What to produce:
Exactly as they appear, output all of the records. Skip any images.

Records provided:
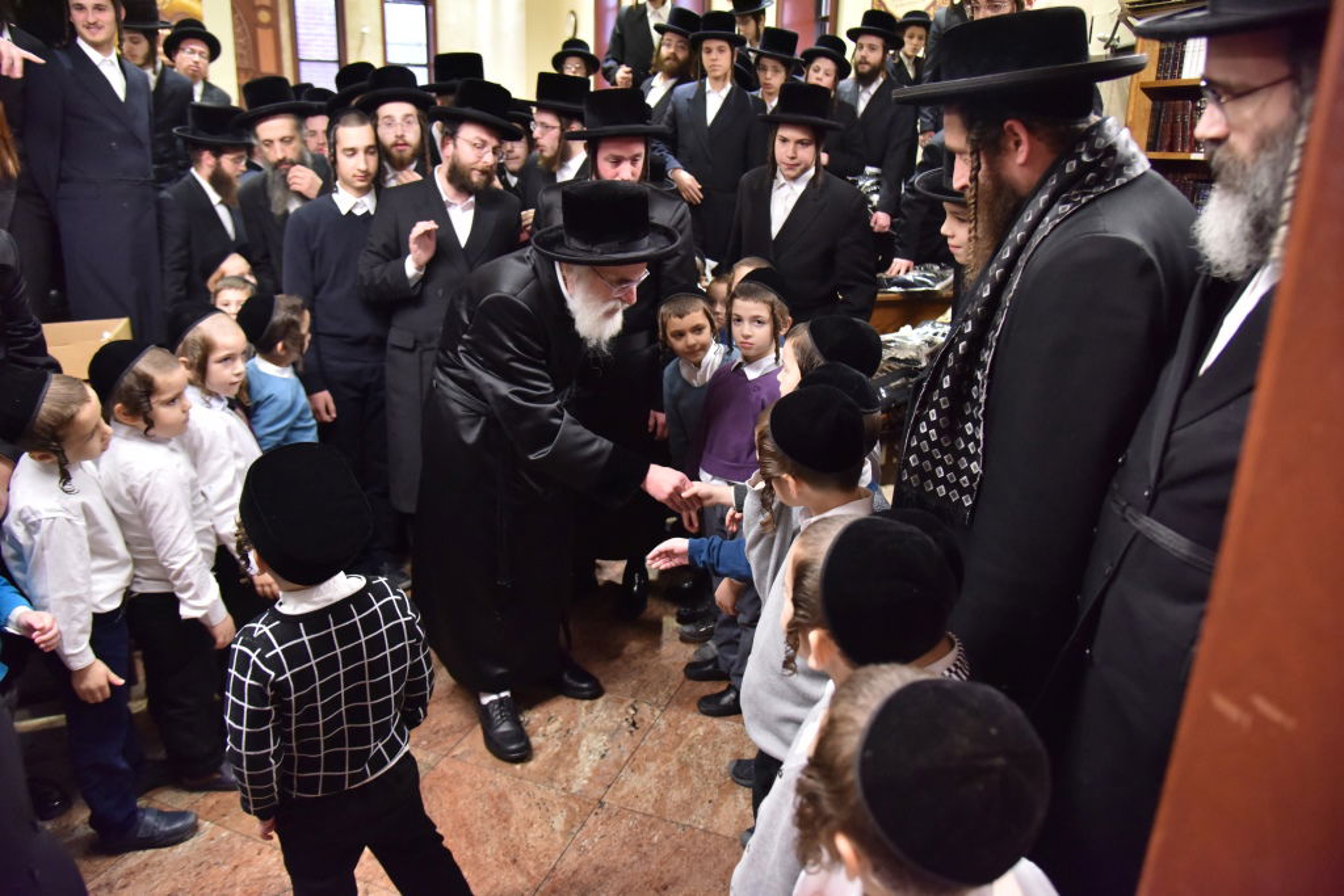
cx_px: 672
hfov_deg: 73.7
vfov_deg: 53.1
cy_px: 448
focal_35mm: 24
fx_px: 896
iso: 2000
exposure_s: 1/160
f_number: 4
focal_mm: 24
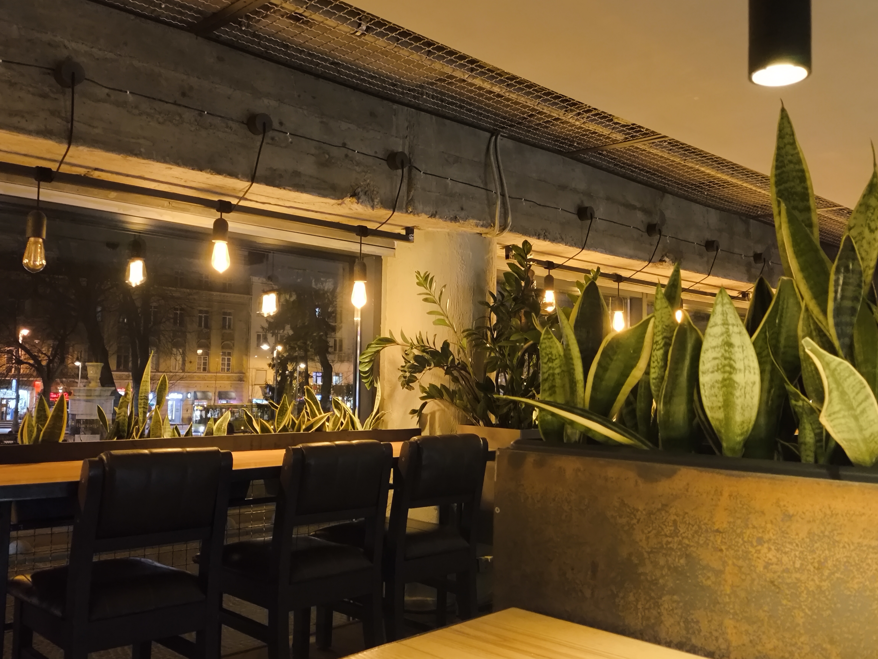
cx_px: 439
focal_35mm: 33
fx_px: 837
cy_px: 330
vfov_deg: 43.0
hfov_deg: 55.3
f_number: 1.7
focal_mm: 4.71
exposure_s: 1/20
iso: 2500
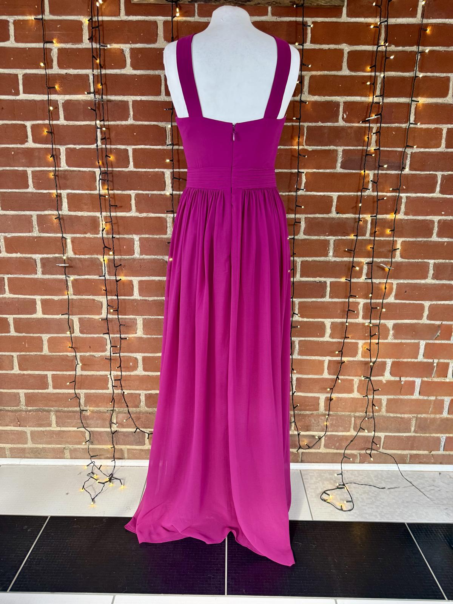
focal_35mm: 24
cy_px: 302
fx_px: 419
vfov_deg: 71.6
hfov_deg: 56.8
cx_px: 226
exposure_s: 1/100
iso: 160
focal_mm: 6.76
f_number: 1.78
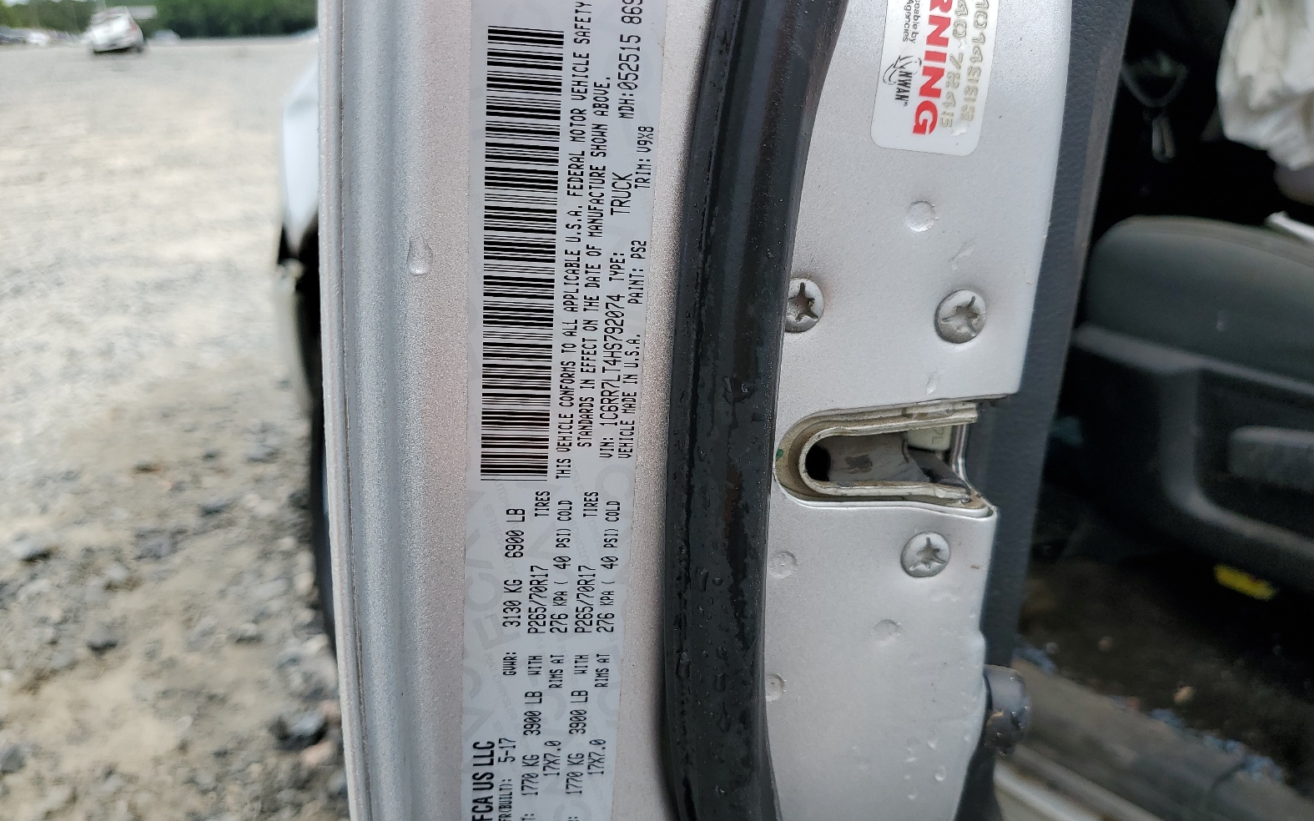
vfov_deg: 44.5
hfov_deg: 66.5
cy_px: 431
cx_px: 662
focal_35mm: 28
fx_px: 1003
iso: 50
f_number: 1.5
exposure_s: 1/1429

Output of the exercise:
cx_px: 672
hfov_deg: 73.7
vfov_deg: 53.1
cy_px: 448
focal_35mm: 24
fx_px: 896
iso: 2000
exposure_s: 1/160
f_number: 4
focal_mm: 24
cx_px: 439
focal_35mm: 33
fx_px: 837
cy_px: 330
vfov_deg: 43.0
hfov_deg: 55.3
f_number: 1.7
focal_mm: 4.71
exposure_s: 1/20
iso: 2500
focal_35mm: 24
cy_px: 302
fx_px: 419
vfov_deg: 71.6
hfov_deg: 56.8
cx_px: 226
exposure_s: 1/100
iso: 160
focal_mm: 6.76
f_number: 1.78
vfov_deg: 44.5
hfov_deg: 66.5
cy_px: 431
cx_px: 662
focal_35mm: 28
fx_px: 1003
iso: 50
f_number: 1.5
exposure_s: 1/1429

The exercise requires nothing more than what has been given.